Transcribe the records exactly. Pictures do not belong in the transcription.

(Extracted records)
_ _ _

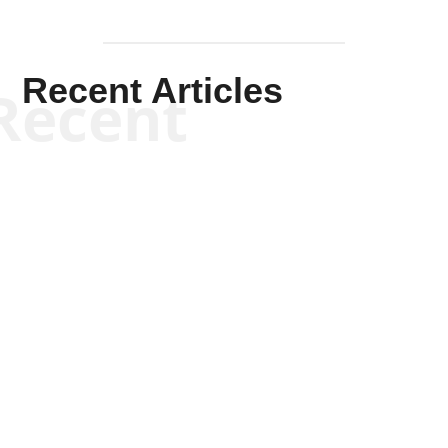
Recent Articles
Recent
Kym Robinson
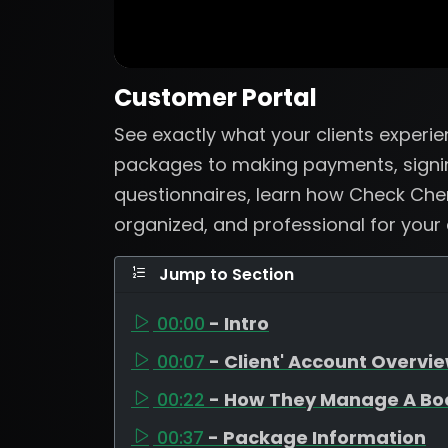
Customer Portal
See exactly what your clients experi
packages to making payments, signi
questionnaires, learn how Check Che
organized, and professional for your
Jump to Section
00:00
- Intro
00:07
- Client' Account Overvi
00:22
- How They Manage A Bo
00:37
- Package Information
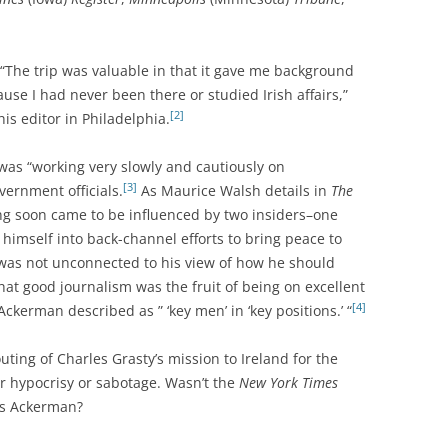
 “The trip was valuable in that it gave me background
se I had never been there or studied Irish affairs,”
[2]
is editor in Philadelphia.
was “working very slowly and cautiously on
[3]
vernment officials.
As Maurice Walsh details in
The
ng soon came to be influenced by two insiders–one
himself into back-channel efforts to bring peace to
“was not unconnected to his view of how he should
that good journalism was the fruit of being on excellent
[4]
ckerman described as ” ‘key men’ in ‘key positions.’ “
uting of Charles Grasty’s mission to Ireland for the
r hypocrisy or sabotage. Wasn’t the
New York Times
as Ackerman?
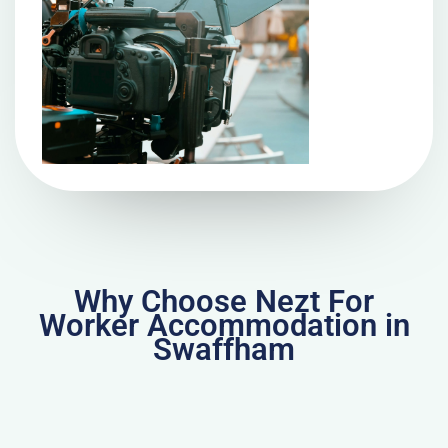
Why Choose Nezt For
Worker Accommodation in
Swaffham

_ _ _

● Response for this exercise
Recent Articles
Recent
Kym Robinson
Customer Portal
See exactly what your clients experi
packages to making payments, signi
questionnaires, learn how Check Che
organized, and professional for your
Jump to Section
00:00
- Intro
00:07
- Client' Account Overvi
00:22
- How They Manage A Bo
00:37
- Package Information
 “The trip was valuable in that it gave me background
se I had never been there or studied Irish affairs,”
[2]
is editor in Philadelphia.
was “working very slowly and cautiously on
[3]
vernment officials.
As Maurice Walsh details in
The
ng soon came to be influenced by two insiders–one
himself into back-channel efforts to bring peace to
“was not unconnected to his view of how he should
that good journalism was the fruit of being on excellent
[4]
ckerman described as ” ‘key men’ in ‘key positions.’ “
uting of Charles Grasty’s mission to Ireland for the
r hypocrisy or sabotage. Wasn’t the
New York Times
as Ackerman?
Why Choose Nezt For
Worker Accommodation in
Swaffham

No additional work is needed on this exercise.